A vasta maioria das pessoas de Gaza são descendentes da Nakba, o dia em que 700.000 pessoas foram expulsas do sítio que agora é Israel.
Quer ocupada ou sob cerco há décadas, é uma das zonas mais densamente povoadas do mundo. Uma população extremamente bem formada que depende da comida e da educação da ONU e do seu próprio engenho para sobreviver. O Exército israelita, com tanques, mísseis, apoio aéreo e drones está prestes a mover-se para Sul e deslocar um milhão de pessoas para o Norte de Gaza.
Quanto tempo demorará até que toda a população de Gaza seja obrigada a cruzar a fronteira para o Sinai e uma nova Gaza seja construída de Rafah a Rashid, estendendo-se para Sul? Estamos a testemunhar outra Nakba? Outra expulsão forçada do povo palestiniano?
Todos os horrores e homicídios das últimas duas semanas têm de ser vistos à luz do contexto da ocupação da Cisjordânia e dos campos de refugiados que se amontoam há 70 anos na Jordânia, na Síria e no Líbano.
Qualquer paz após um cessar-fogo deverá terminar com o fim da ocupação e – como é descrito por várias organizações internacionais – com o fim do sistema de Apartheid. Deverá também obter justiça para os refugiados e para a Diáspora palestiniana.
Se puderem, juntem-se a mim na manifestação em Whitehall. Se puderem, contribuam para o Apoio Médico à Palestina ou à Assistência Islâmica. Seja qual forem os abusos que a comunicação social nos dirigir e o quer que seja que digam acerca de nós, dezenas de milhar estão a protestar para que se pare de matar.
Estaremos lá para lamentar a morte de todas as baixas civis. Estaremos lá para amplificar os apelos feitos pelos sindicatos palestinianos ao mundo: parem de armar Israel. E estaremos lá – negros, brancos, homens, mulheres, muçulmanos, cristãos e judeus – unidos na nossa exigência por um cessar-fogo imediato.
Milhões de pessoas em todo o mundo estão chocadas pelo homicídio de jovens judeus e pelos reféns capturados em Negev e estão igualmente chocados com as bombas que chovem sobre Gaza.
Está a decorrer uma catástrofe humana ao vivo na televisão, corpos a serem retirados de hospitais e escolas que pessoas inocentes julgaram ser santuários, pelo menos temporários, do horror.

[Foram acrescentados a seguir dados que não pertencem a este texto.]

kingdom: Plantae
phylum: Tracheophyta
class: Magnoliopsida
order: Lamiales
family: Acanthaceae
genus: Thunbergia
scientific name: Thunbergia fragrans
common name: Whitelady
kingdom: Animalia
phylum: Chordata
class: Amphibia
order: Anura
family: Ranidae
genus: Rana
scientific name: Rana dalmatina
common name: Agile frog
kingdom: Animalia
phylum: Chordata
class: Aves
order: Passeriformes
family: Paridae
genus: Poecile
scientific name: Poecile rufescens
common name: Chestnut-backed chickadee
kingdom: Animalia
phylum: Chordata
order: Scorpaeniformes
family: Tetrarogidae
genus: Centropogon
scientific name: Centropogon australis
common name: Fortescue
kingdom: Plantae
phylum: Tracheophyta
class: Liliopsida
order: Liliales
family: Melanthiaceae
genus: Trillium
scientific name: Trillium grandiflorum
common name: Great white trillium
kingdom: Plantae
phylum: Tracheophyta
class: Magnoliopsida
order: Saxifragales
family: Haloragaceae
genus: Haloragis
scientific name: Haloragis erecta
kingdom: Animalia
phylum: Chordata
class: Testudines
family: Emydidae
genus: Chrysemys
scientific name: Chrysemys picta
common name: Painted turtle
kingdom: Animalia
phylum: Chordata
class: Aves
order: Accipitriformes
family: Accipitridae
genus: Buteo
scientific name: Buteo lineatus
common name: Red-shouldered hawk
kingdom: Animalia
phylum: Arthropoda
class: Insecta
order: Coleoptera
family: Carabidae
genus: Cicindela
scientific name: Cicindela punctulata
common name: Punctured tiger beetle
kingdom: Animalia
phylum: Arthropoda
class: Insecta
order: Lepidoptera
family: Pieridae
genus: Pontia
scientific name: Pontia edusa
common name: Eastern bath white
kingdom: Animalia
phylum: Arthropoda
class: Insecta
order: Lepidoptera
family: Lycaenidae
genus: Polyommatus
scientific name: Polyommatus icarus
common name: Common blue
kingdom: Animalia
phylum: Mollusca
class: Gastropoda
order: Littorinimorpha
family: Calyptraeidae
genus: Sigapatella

Iremos manifestar-nos o tempo que for necessário para acabar com as mortes indiscriminadas. Para trazer um fim à ocupação. Para trazer uma paz justa e duradoura.
Jeremy Corbyn
Jeremy Corbyn é deputado do Parlamento Britânico eleito pelo círculo de Islington North, ex-líder do Partido Trabalhista britânico.
Publicado originalmente no diário Morning Star a 21 de Outubro de 2023.